SİLİVRİ DUVARLARI…

 

Bugün yönetim erkini ellerinde tutan güçlerin sürdürdükleri siyasetin yönü bellidir, amacı ortadadır, koordinatları belirlidir.

Bu konuda söylenecek başkaca bir söz, tespit edilecek daha başka bir gerçek kalmamıştır.

Sorun, bundan sonrasıdır.

Bu siyasetin toplumu kuşatan zincirlerinin nasıl kırılacağıdır.

İşbirlikçi cephenin karşısında oluşturulacak mevziin yapılandırılmasıdır.

Hedeflerin kısa ve uzun vadelerde doğru saptanması ve bu hedeflere ulaşmak için atılması gereken adımların ve önceliklerin belirlenmesidir.

Kısacası, şu anda ülkenin gereksinim duyduğu asıl unsur “kurmaylık”tır.

Yeterli tecrübe birikimini, yetenek ve stratejik yeterliliği en üst düzeyde harman edebilecek olan kurmaylık zekâ, birikim ve kabiliyetidir.

Bu niteliklere sahip bir öncü kadronun ulusal güçlerin liderliğine soyunmasıdır.

Heyecan unsuru, bu gücün seferberliği noktasında önemli bir öğedir.

Ama heyecanın girdabına kapılarak dibi boylama riski, ancak bu yetenekli kadronun yönetimi ile önlenebilir.

- Silivri zindanının duvarlarını yıkacağız, sözü şıktır, heyecan vericidir.

Ama acaba, doğru mudur?

İçinde yaşanılan süreçte belirlenmiş doğru bir hedef midir?

Hesabı yapılmış, stratejik testlerden geçirilmiş, kurmaylık tecrübe birikiminden geçer not almış bir söylem midir?

Halkı Silivri’deki hukuksuzluğa tepki gösterme amacıyla 8 Nisan duruşmasına çağırmak, kitlesel demokratik katılımı sağlamaya yönelik doğru bir hedeftir.

Ancak bu çağrının kazanımlarını bozuk para gibi harcama riski taşıyan çıkışlara yönelmek ne kadar doğrudur?

Bugün Silivri özel yetkili mahkemelerin hukuka aykırı uygulamaları, “Silivri Duvarları” sözcüğü ile sembolize ediliyorsa, bu hukuksuzluğa karşı çıkmak, demokratik bir tavırdır.

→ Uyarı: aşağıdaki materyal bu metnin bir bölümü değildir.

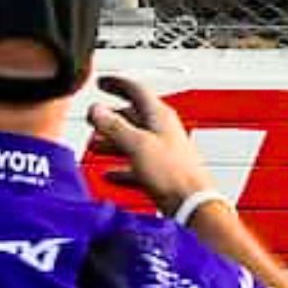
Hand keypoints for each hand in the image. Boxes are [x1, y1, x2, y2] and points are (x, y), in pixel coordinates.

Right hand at [86, 76, 221, 214]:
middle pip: (134, 116)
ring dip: (113, 140)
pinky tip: (112, 172)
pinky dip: (122, 165)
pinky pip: (136, 164)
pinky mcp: (162, 172)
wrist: (192, 204)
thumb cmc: (174, 173)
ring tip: (96, 143)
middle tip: (94, 117)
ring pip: (133, 140)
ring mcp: (163, 151)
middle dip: (111, 116)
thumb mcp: (136, 144)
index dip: (117, 84)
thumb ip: (114, 125)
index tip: (102, 82)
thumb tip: (96, 110)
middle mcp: (163, 131)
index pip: (136, 90)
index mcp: (160, 117)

Yeniden hukuk devletini inşa etme yolundaki çağdaş ve uygar bir hamledir.

Ama böyle bir tavır içine giren halkın potansiyel gücünü yönetme becerisi de, en az o potansiyelin kendisi kader önemlidir, değerlidir.

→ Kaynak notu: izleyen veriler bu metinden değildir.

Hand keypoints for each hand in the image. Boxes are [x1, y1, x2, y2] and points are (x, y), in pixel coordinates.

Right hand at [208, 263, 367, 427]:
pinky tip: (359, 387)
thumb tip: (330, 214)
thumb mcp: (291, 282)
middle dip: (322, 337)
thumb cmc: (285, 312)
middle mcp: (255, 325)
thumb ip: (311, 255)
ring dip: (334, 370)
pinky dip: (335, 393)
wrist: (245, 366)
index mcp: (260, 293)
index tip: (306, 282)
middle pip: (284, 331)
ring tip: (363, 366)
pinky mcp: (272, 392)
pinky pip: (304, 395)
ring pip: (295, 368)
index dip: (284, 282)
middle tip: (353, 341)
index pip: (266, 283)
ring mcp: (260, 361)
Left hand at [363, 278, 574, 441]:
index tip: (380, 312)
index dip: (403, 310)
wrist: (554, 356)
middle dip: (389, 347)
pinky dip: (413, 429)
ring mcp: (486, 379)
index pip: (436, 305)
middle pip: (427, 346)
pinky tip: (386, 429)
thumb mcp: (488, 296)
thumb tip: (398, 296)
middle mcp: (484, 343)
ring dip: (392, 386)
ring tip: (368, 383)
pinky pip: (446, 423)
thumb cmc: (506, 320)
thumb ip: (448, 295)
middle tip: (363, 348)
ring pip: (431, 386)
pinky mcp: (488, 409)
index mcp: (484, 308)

İçinden geçilmekte olan iğneli fıçı sürecinde doğru slogan bizce şudur:

- Silivri’deki hukuksuzluğa karşı olan tepki ve direnişimizi Silivri’ye taşıyalım!..

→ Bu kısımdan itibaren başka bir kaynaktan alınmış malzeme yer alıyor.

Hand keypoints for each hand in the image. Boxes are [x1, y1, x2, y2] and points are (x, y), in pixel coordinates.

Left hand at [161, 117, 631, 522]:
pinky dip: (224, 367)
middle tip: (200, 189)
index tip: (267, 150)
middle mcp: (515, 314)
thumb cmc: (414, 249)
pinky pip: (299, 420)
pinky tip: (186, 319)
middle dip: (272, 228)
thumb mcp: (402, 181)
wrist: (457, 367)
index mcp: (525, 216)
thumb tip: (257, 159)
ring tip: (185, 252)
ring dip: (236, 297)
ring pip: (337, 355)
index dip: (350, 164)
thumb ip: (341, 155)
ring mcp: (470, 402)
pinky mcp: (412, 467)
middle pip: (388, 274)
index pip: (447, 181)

Çünkü ülkemizi ancak bu tepkinin oluşturduğu direnç kurtaracaktır.

O direnişin bilinçli adımları kurtaracaktır.

Bilinç ise, kurmaylık zekâsının yapı taşıdır.

Kurmaylık bilgi birikimi ve tecrübesinin en değerli harcıdır.

1919 Türkiye’sinde tepki vardı, işgal edilmiş topraklarda tek tek direniş öbekleri de vardı.

Mustafa Kemal Atatürk’ün asıl büyüklüğü bu tepkiyi ve direnişi kurmaylık dehasıyla birleştirmesi ve geliştirerek zafere ulaştırmasıdır.

Kör kalabalık hiçbir işi başaramaz; hiçbir hedefe ulaşamaz. Kısa bir anın içinde parlar ve söner.

Ama o kalabalıklardan düzenli bir yapılanmayı çıkartarak, gücü doğru ve zamanlama öğesini iyi hesap ederek kullanmak için bilinç ister, kurmaylık beceri ve zekâsı gerekir.

İşte bugün şiddetle ihtiyaç duyulan şey de budur.